In this interview, Bruce Smith, AMD's director of marketing programs,
and Bob Kennedy, director of corporate branding, discuss how
32-year-old AMD is using the Internet for marketing, while
watching as the medium matures as a vehicle for advertising.
It is obvious that AMD (with an equivalent product to Intel's) is so far behind Intel in consumer perception because of Bob Kennedy's poor judgement on Internet advertising.
Bob, don't you realize that ALL of your consumers, both B2B and B2C use the Internet and are influenced by what they see on it?
Why would you guys pick AMD to comment on advertising? This is a company with fantastic product - and a HORRIBLE record of advertising their product - creating product or corporate image. Online advertising is a supplement to a full-fledged advertising campaign, which they don't have.
AMD needs to replace their internal marketing staff, and get a new agency to have any chance at surviving against Intel.
Wow, you took the words right out of my mouth!! I really question the marketing savvy of AMD. For a college project, I developed an advertising perspective for a computer chip that stunned my professor. I was thinking of sending it to AMD to use and I can't even find out who does their advertising! Do they even have an ad company?
Yes, I agree. Intel, which runs tons of ads all over the Intrenet and has a much better understanding of advertising and marketing strategy, is beating AMD, despite AMD's great product.

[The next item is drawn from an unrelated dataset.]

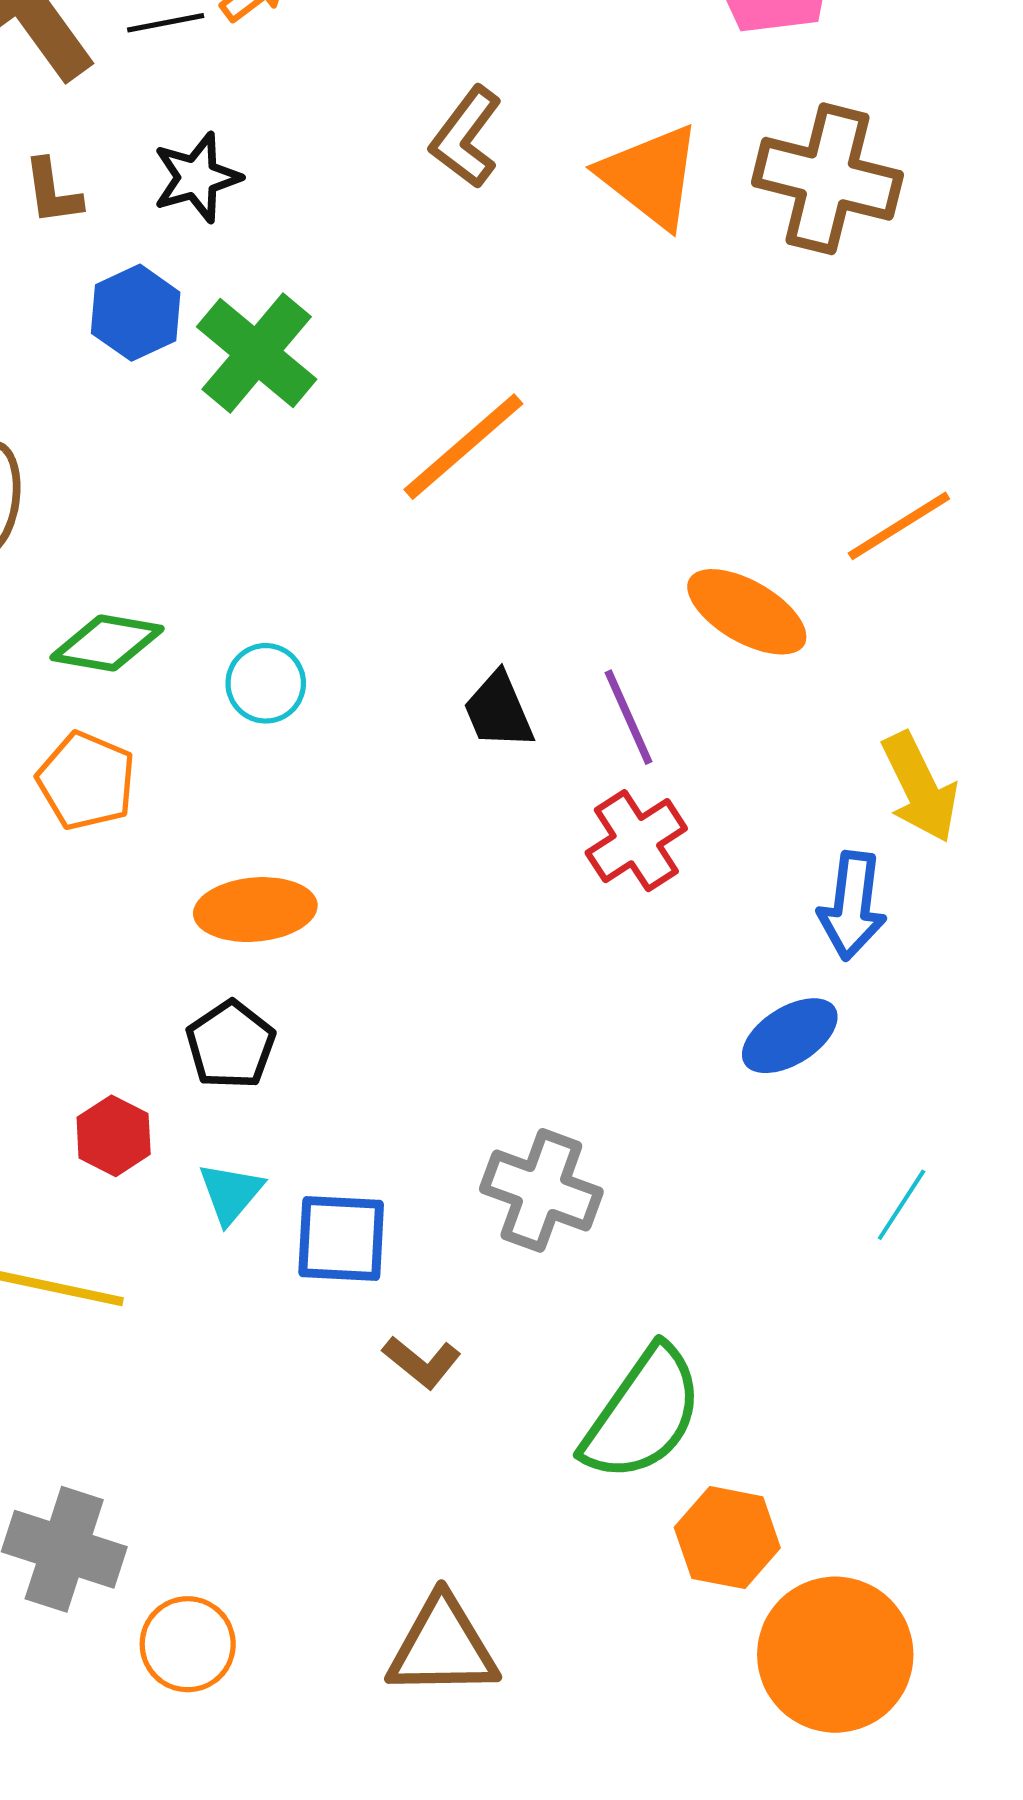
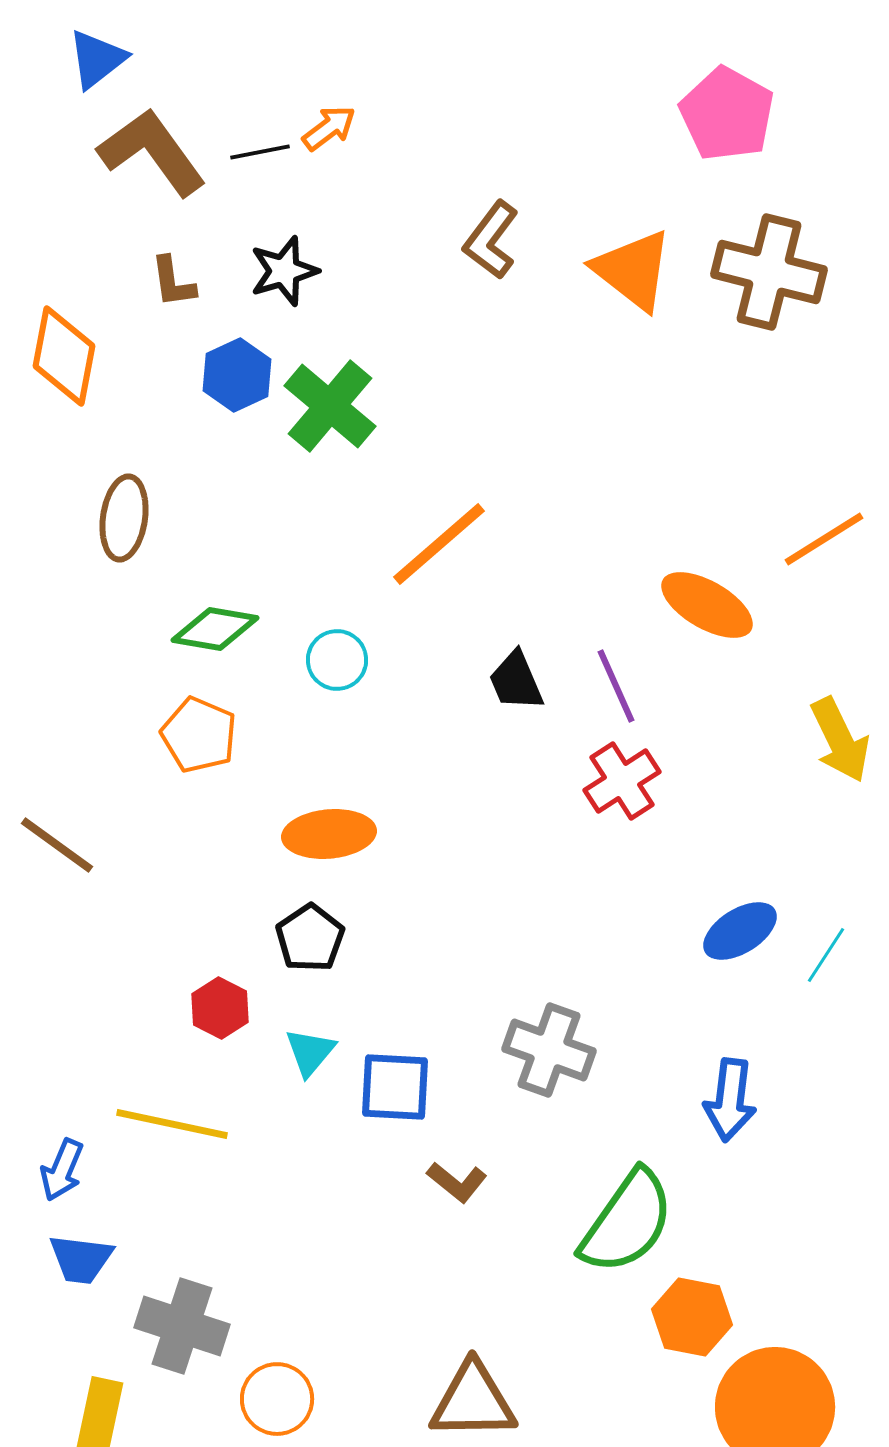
orange line: (463, 447) -> (439, 544), moved
blue arrow: (852, 906) -> (730, 1100), moved
cyan line: (902, 1205) -> (826, 955), moved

AMD=No Web ads=maybe 17% market share.
INTEL=Tons of Web ads = 80% market share
Draw your own conclusions about what works.
It sounds like Smith and Kennedy acknowledge the power of interactive, but only for lead generation. Are they ignoring study after study that illustrates the effectiveness for b2b marketing? Does their interactive agency realize that AMD needs to place their message in the same hot spots where Intel has pounded away?
Having worked in corporate marketing for 10 years, the past 3 with interactive, there is little doubt that online works well for branding a large company and it comes with built in lead generation too. It comes down to producing a strong creative, clear message, and a value proposition for the audience.
Yes, it does seem very strange that supposed experts are disputing that Internet advertising works well for branding, which is almost undeniable.
Time to wake up AMD!
Maybe what they're really saying is their advertising budget doesn't allow them to include a significant piece of web activity in their mix?